The U.S. Food and Drug Administration (FDA) has granted Priority Review Status to Clovis Oncology’s application to expand its approval for Rubraca (rucaparib) to include recurrent ovarian cancer maintenance treatment. A decision is expected by April 6, 2018.
Clovis submitted the application, which specifies that the maintenance treatment should be used in women who are sensitive to platinum-based chemotherapy, in October 2017.
“We are pleased that we continue to make significant progress toward our goal of delivering rucaparib to a much broader population of women with advanced ovarian cancer,” Patrick J. Mahaffy, president and CEO of Clovis Oncology, said in a press release.
“We are particularly encouraged by the FDA’s decision to grant priority review to the application, which may allow us to make rucaparib available to these women in a more expeditious manner.”

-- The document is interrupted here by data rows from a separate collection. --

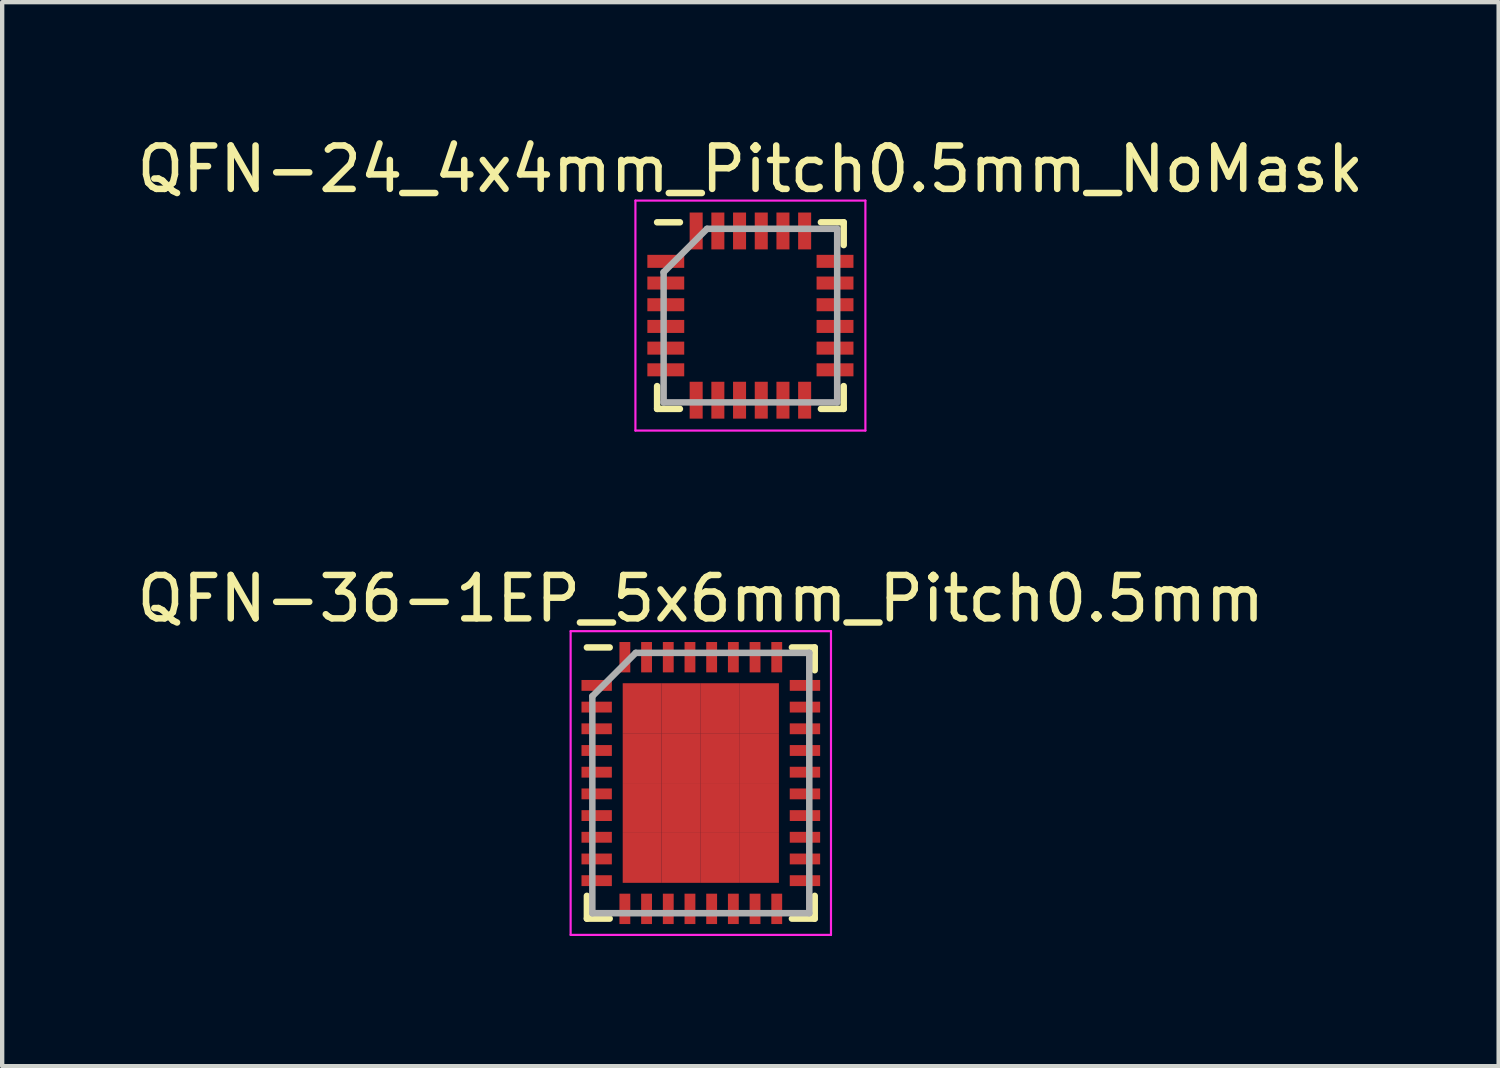
<source format=kicad_pcb>
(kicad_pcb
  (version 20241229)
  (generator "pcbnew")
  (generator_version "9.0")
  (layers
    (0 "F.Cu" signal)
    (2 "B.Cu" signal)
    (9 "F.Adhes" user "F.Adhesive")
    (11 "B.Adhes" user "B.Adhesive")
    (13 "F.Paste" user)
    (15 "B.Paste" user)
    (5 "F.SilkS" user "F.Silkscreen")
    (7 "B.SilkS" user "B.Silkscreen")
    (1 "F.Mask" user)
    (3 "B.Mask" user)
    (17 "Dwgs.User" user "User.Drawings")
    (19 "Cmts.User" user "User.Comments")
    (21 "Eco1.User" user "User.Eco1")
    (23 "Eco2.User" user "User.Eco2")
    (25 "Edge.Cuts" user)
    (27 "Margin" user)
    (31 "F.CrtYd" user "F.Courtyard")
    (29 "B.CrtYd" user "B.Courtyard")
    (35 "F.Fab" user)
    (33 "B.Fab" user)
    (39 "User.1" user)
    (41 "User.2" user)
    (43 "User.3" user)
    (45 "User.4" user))
  (footprint "QFN-24_4x4mm_Pitch0.5mm_NoMask"
    (layer "F.Cu")
    (at 14.244 4.223)
    (property "Reference" "QFN-24_4x4mm_Pitch0.5mm_NoMask" (at 0 -3.375 0) (layer "F.SilkS") (effects (font (size 1 1) (thickness 0.15))))
    (attr smd)
    (fp_line (start -2.15 -2.15) (end -1.625 -2.15) (stroke (width 0.15) (type solid)) (layer "F.SilkS"))
    (fp_line (start -2.15 2.15) (end -2.15 1.625) (stroke (width 0.15) (type solid)) (layer "F.SilkS"))
    (fp_line (start -2.15 2.15) (end -1.625 2.15) (stroke (width 0.15) (type solid)) (layer "F.SilkS"))
    (fp_line (start 2.15 -2.15) (end 1.625 -2.15) (stroke (width 0.15) (type solid)) (layer "F.SilkS"))
    (fp_line (start 2.15 -2.15) (end 2.15 -1.625) (stroke (width 0.15) (type solid)) (layer "F.SilkS"))
    (fp_line (start 2.15 2.15) (end 1.625 2.15) (stroke (width 0.15) (type solid)) (layer "F.SilkS"))
    (fp_line (start 2.15 2.15) (end 2.15 1.625) (stroke (width 0.15) (type solid)) (layer "F.SilkS"))
    (fp_line (start -2.65 -2.65) (end -2.65 2.65) (stroke (width 0.05) (type solid)) (layer "F.CrtYd"))
    (fp_line (start -2.65 -2.65) (end 2.65 -2.65) (stroke (width 0.05) (type solid)) (layer "F.CrtYd"))
    (fp_line (start -2.65 2.65) (end 2.65 2.65) (stroke (width 0.05) (type solid)) (layer "F.CrtYd"))
    (fp_line (start 2.65 -2.65) (end 2.65 2.65) (stroke (width 0.05) (type solid)) (layer "F.CrtYd"))
    (fp_line (start -2 -1) (end -1 -2) (stroke (width 0.15) (type solid)) (layer "F.Fab"))
    (fp_line (start -2 2) (end -2 -1) (stroke (width 0.15) (type solid)) (layer "F.Fab"))
    (fp_line (start -1 -2) (end 2 -2) (stroke (width 0.15) (type solid)) (layer "F.Fab"))
    (fp_line (start 2 -2) (end 2 2) (stroke (width 0.15) (type solid)) (layer "F.Fab"))
    (fp_line (start 2 2) (end -2 2) (stroke (width 0.15) (type solid)) (layer "F.Fab"))
    (pad "" smd rect (at 0 0) (size 2.6 2.6) (layers "F.Mask"))
    (pad "1" smd rect (at -1.95 -1.25) (size 0.85 0.3) (layers "F.Cu" "F.Mask" "F.Paste"))
    (pad "2" smd rect (at -1.95 -0.75) (size 0.85 0.3) (layers "F.Cu" "F.Mask" "F.Paste"))
    (pad "3" smd rect (at -1.95 -0.25) (size 0.85 0.3) (layers "F.Cu" "F.Mask" "F.Paste"))
    (pad "4" smd rect (at -1.95 0.25) (size 0.85 0.3) (layers "F.Cu" "F.Mask" "F.Paste"))
    (pad "5" smd rect (at -1.95 0.75) (size 0.85 0.3) (layers "F.Cu" "F.Mask" "F.Paste"))
    (pad "6" smd rect (at -1.95 1.25) (size 0.85 0.3) (layers "F.Cu" "F.Mask" "F.Paste"))
    (pad "7" smd rect (at -1.25 1.95 90) (size 0.85 0.3) (layers "F.Cu" "F.Mask" "F.Paste"))
    (pad "8" smd rect (at -0.75 1.95 90) (size 0.85 0.3) (layers "F.Cu" "F.Mask" "F.Paste"))
    (pad "9" smd rect (at -0.25 1.95 90) (size 0.85 0.3) (layers "F.Cu" "F.Mask" "F.Paste"))
    (pad "10" smd rect (at 0.25 1.95 90) (size 0.85 0.3) (layers "F.Cu" "F.Mask" "F.Paste"))
    (pad "11" smd rect (at 0.75 1.95 90) (size 0.85 0.3) (layers "F.Cu" "F.Mask" "F.Paste"))
    (pad "12" smd rect (at 1.25 1.95 90) (size 0.85 0.3) (layers "F.Cu" "F.Mask" "F.Paste"))
    (pad "13" smd rect (at 1.95 1.25) (size 0.85 0.3) (layers "F.Cu" "F.Mask" "F.Paste"))
    (pad "14" smd rect (at 1.95 0.75) (size 0.85 0.3) (layers "F.Cu" "F.Mask" "F.Paste"))
    (pad "15" smd rect (at 1.95 0.25) (size 0.85 0.3) (layers "F.Cu" "F.Mask" "F.Paste"))
    (pad "16" smd rect (at 1.95 -0.25) (size 0.85 0.3) (layers "F.Cu" "F.Mask" "F.Paste"))
    (pad "17" smd rect (at 1.95 -0.75) (size 0.85 0.3) (layers "F.Cu" "F.Mask" "F.Paste"))
    (pad "18" smd rect (at 1.95 -1.25) (size 0.85 0.3) (layers "F.Cu" "F.Mask" "F.Paste"))
    (pad "19" smd rect (at 1.25 -1.95 90) (size 0.85 0.3) (layers "F.Cu" "F.Mask" "F.Paste"))
    (pad "20" smd rect (at 0.75 -1.95 90) (size 0.85 0.3) (layers "F.Cu" "F.Mask" "F.Paste"))
    (pad "21" smd rect (at 0.25 -1.95 90) (size 0.85 0.3) (layers "F.Cu" "F.Mask" "F.Paste"))
    (pad "22" smd rect (at -0.25 -1.95 90) (size 0.85 0.3) (layers "F.Cu" "F.Mask" "F.Paste"))
    (pad "23" smd rect (at -0.75 -1.95 90) (size 0.85 0.3) (layers "F.Cu" "F.Mask" "F.Paste"))
    (pad "24" smd rect (at -1.25 -1.95 90) (size 0.85 0.3) (layers "F.Cu" "F.Mask" "F.Paste")))
  (footprint "QFN-36-1EP_5x6mm_Pitch0.5mm"
    (layer "F.Cu")
    (at 13.101 14.996)
    (property "Reference" "QFN-36-1EP_5x6mm_Pitch0.5mm" (at 0 -4.25 0) (layer "F.SilkS") (effects (font (size 1 1) (thickness 0.15))))
    (attr smd)
    (fp_line (start -2.625 -3.125) (end -2.1 -3.125) (stroke (width 0.15) (type solid)) (layer "F.SilkS"))
    (fp_line (start -2.625 3.125) (end -2.625 2.6) (stroke (width 0.15) (type solid)) (layer "F.SilkS"))
    (fp_line (start -2.625 3.125) (end -2.1 3.125) (stroke (width 0.15) (type solid)) (layer "F.SilkS"))
    (fp_line (start 2.625 -3.125) (end 2.1 -3.125) (stroke (width 0.15) (type solid)) (layer "F.SilkS"))
    (fp_line (start 2.625 -3.125) (end 2.625 -2.6) (stroke (width 0.15) (type solid)) (layer "F.SilkS"))
    (fp_line (start 2.625 3.125) (end 2.1 3.125) (stroke (width 0.15) (type solid)) (layer "F.SilkS"))
    (fp_line (start 2.625 3.125) (end 2.625 2.6) (stroke (width 0.15) (type solid)) (layer "F.SilkS"))
    (fp_line (start -3 -3.5) (end -3 3.5) (stroke (width 0.05) (type solid)) (layer "F.CrtYd"))
    (fp_line (start -3 -3.5) (end 3 -3.5) (stroke (width 0.05) (type solid)) (layer "F.CrtYd"))
    (fp_line (start -3 3.5) (end 3 3.5) (stroke (width 0.05) (type solid)) (layer "F.CrtYd"))
    (fp_line (start 3 -3.5) (end 3 3.5) (stroke (width 0.05) (type solid)) (layer "F.CrtYd"))
    (fp_line (start -2.5 -2) (end -1.5 -3) (stroke (width 0.15) (type solid)) (layer "F.Fab"))
    (fp_line (start -2.5 3) (end -2.5 -2) (stroke (width 0.15) (type solid)) (layer "F.Fab"))
    (fp_line (start -1.5 -3) (end 2.5 -3) (stroke (width 0.15) (type solid)) (layer "F.Fab"))
    (fp_line (start 2.5 -3) (end 2.5 3) (stroke (width 0.15) (type solid)) (layer "F.Fab"))
    (fp_line (start 2.5 3) (end -2.5 3) (stroke (width 0.15) (type solid)) (layer "F.Fab"))
    (pad "1" smd rect (at -2.4 -2.25) (size 0.7 0.25) (layers "F.Cu" "F.Mask" "F.Paste"))
    (pad "2" smd rect (at -2.4 -1.75) (size 0.7 0.25) (layers "F.Cu" "F.Mask" "F.Paste"))
    (pad "3" smd rect (at -2.4 -1.25) (size 0.7 0.25) (layers "F.Cu" "F.Mask" "F.Paste"))
    (pad "4" smd rect (at -2.4 -0.75) (size 0.7 0.25) (layers "F.Cu" "F.Mask" "F.Paste"))
    (pad "5" smd rect (at -2.4 -0.25) (size 0.7 0.25) (layers "F.Cu" "F.Mask" "F.Paste"))
    (pad "6" smd rect (at -2.4 0.25) (size 0.7 0.25) (layers "F.Cu" "F.Mask" "F.Paste"))
    (pad "7" smd rect (at -2.4 0.75) (size 0.7 0.25) (layers "F.Cu" "F.Mask" "F.Paste"))
    (pad "8" smd rect (at -2.4 1.25) (size 0.7 0.25) (layers "F.Cu" "F.Mask" "F.Paste"))
    (pad "9" smd rect (at -2.4 1.75) (size 0.7 0.25) (layers "F.Cu" "F.Mask" "F.Paste"))
    (pad "10" smd rect (at -2.4 2.25) (size 0.7 0.25) (layers "F.Cu" "F.Mask" "F.Paste"))
    (pad "11" smd rect (at -1.75 2.9 90) (size 0.7 0.25) (layers "F.Cu" "F.Mask" "F.Paste"))
    (pad "12" smd rect (at -1.25 2.9 90) (size 0.7 0.25) (layers "F.Cu" "F.Mask" "F.Paste"))
    (pad "13" smd rect (at -0.75 2.9 90) (size 0.7 0.25) (layers "F.Cu" "F.Mask" "F.Paste"))
    (pad "14" smd rect (at -0.25 2.9 90) (size 0.7 0.25) (layers "F.Cu" "F.Mask" "F.Paste"))
    (pad "15" smd rect (at 0.25 2.9 90) (size 0.7 0.25) (layers "F.Cu" "F.Mask" "F.Paste"))
    (pad "16" smd rect (at 0.75 2.9 90) (size 0.7 0.25) (layers "F.Cu" "F.Mask" "F.Paste"))
    (pad "17" smd rect (at 1.25 2.9 90) (size 0.7 0.25) (layers "F.Cu" "F.Mask" "F.Paste"))
    (pad "18" smd rect (at 1.75 2.9 90) (size 0.7 0.25) (layers "F.Cu" "F.Mask" "F.Paste"))
    (pad "19" smd rect (at 2.4 2.25) (size 0.7 0.25) (layers "F.Cu" "F.Mask" "F.Paste"))
    (pad "20" smd rect (at 2.4 1.75) (size 0.7 0.25) (layers "F.Cu" "F.Mask" "F.Paste"))
    (pad "21" smd rect (at 2.4 1.25) (size 0.7 0.25) (layers "F.Cu" "F.Mask" "F.Paste"))
    (pad "22" smd rect (at 2.4 0.75) (size 0.7 0.25) (layers "F.Cu" "F.Mask" "F.Paste"))
    (pad "23" smd rect (at 2.4 0.25) (size 0.7 0.25) (layers "F.Cu" "F.Mask" "F.Paste"))
    (pad "24" smd rect (at 2.4 -0.25) (size 0.7 0.25) (layers "F.Cu" "F.Mask" "F.Paste"))
    (pad "25" smd rect (at 2.4 -0.75) (size 0.7 0.25) (layers "F.Cu" "F.Mask" "F.Paste"))
    (pad "26" smd rect (at 2.4 -1.25) (size 0.7 0.25) (layers "F.Cu" "F.Mask" "F.Paste"))
    (pad "27" smd rect (at 2.4 -1.75) (size 0.7 0.25) (layers "F.Cu" "F.Mask" "F.Paste"))
    (pad "28" smd rect (at 2.4 -2.25) (size 0.7 0.25) (layers "F.Cu" "F.Mask" "F.Paste"))
    (pad "29" smd rect (at 1.75 -2.9 90) (size 0.7 0.25) (layers "F.Cu" "F.Mask" "F.Paste"))
    (pad "30" smd rect (at 1.25 -2.9 90) (size 0.7 0.25) (layers "F.Cu" "F.Mask" "F.Paste"))
    (pad "31" smd rect (at 0.75 -2.9 90) (size 0.7 0.25) (layers "F.Cu" "F.Mask" "F.Paste"))
    (pad "32" smd rect (at 0.25 -2.9 90) (size 0.7 0.25) (layers "F.Cu" "F.Mask" "F.Paste"))
    (pad "33" smd rect (at -0.25 -2.9 90) (size 0.7 0.25) (layers "F.Cu" "F.Mask" "F.Paste"))
    (pad "34" smd rect (at -0.75 -2.9 90) (size 0.7 0.25) (layers "F.Cu" "F.Mask" "F.Paste"))
    (pad "35" smd rect (at -1.25 -2.9 90) (size 0.7 0.25) (layers "F.Cu" "F.Mask" "F.Paste"))
    (pad "36" smd rect (at -1.75 -2.9 90) (size 0.7 0.25) (layers "F.Cu" "F.Mask" "F.Paste"))
    (pad "37" smd rect (at -1.35 -1.725) (size 0.9 1.15) (layers "F.Cu" "F.Mask" "F.Paste"))
    (pad "37" smd rect (at -1.35 -0.575) (size 0.9 1.15) (layers "F.Cu" "F.Mask" "F.Paste"))
    (pad "37" smd rect (at -1.35 0.575) (size 0.9 1.15) (layers "F.Cu" "F.Mask" "F.Paste"))
    (pad "37" smd rect (at -1.35 1.725) (size 0.9 1.15) (layers "F.Cu" "F.Mask" "F.Paste"))
    (pad "37" smd rect (at -0.45 -1.725) (size 0.9 1.15) (layers "F.Cu" "F.Mask" "F.Paste"))
    (pad "37" smd rect (at -0.45 -0.575) (size 0.9 1.15) (layers "F.Cu" "F.Mask" "F.Paste"))
    (pad "37" smd rect (at -0.45 0.575) (size 0.9 1.15) (layers "F.Cu" "F.Mask" "F.Paste"))
    (pad "37" smd rect (at -0.45 1.725) (size 0.9 1.15) (layers "F.Cu" "F.Mask" "F.Paste"))
    (pad "37" smd rect (at 0.45 -1.725) (size 0.9 1.15) (layers "F.Cu" "F.Mask" "F.Paste"))
    (pad "37" smd rect (at 0.45 -0.575) (size 0.9 1.15) (layers "F.Cu" "F.Mask" "F.Paste"))
    (pad "37" smd rect (at 0.45 0.575) (size 0.9 1.15) (layers "F.Cu" "F.Mask" "F.Paste"))
    (pad "37" smd rect (at 0.45 1.725) (size 0.9 1.15) (layers "F.Cu" "F.Mask" "F.Paste"))
    (pad "37" smd rect (at 1.35 -1.725) (size 0.9 1.15) (layers "F.Cu" "F.Mask" "F.Paste"))
    (pad "37" smd rect (at 1.35 -0.575) (size 0.9 1.15) (layers "F.Cu" "F.Mask" "F.Paste"))
    (pad "37" smd rect (at 1.35 0.575) (size 0.9 1.15) (layers "F.Cu" "F.Mask" "F.Paste"))
    (pad "37" smd rect (at 1.35 1.725) (size 0.9 1.15) (layers "F.Cu" "F.Mask" "F.Paste")))
  (gr_rect
    (start -3 -3)
    (end 31.488 21.521)
    (stroke (width 0.1) (type default))
    (fill no)
    (layer "Edge.Cuts")))
</source>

The priority designation shortens the time the FDA requires to review an application from 10 months to six months, and is granted to drugs that provide a considerable improvement in the safety or effectiveness of a treatment for a serious condition.
The so-called supplemental New Drug Application was based on data from the Phase 3 ARIEL3 trial (NCT01968213), which included 564 women with high-grade ovarian, fallopian tube, or primary peritoneal cancer who had at least a partial response to platinum chemotherapy.
The data, which Clovis presented at the European Society for Medical Oncology (ESMO) 2017 Congress, showed that Rubraca prevented the cancer from reappearing for longer than a placebo. It also appeared to boost the response to earlier chemotherapy.
The trial data, published in the journal The Lancet, show that women with BRCA mutations benefited the most from the treatment. But Rubraca also improved progression-free survival in the other patients, allowing the trial to meet its primary objective.
Clovis plans to submit an application to use Rubraca for ovarian cancer maintenance treatment with the European Medicines Agency in early 2018. European regulators, however, are still reviewing the company’s initial application to use Rubraca in advanced ovarian cancer. Their decision on Rubraca’s potential approval for this indication is expected by the end of the year.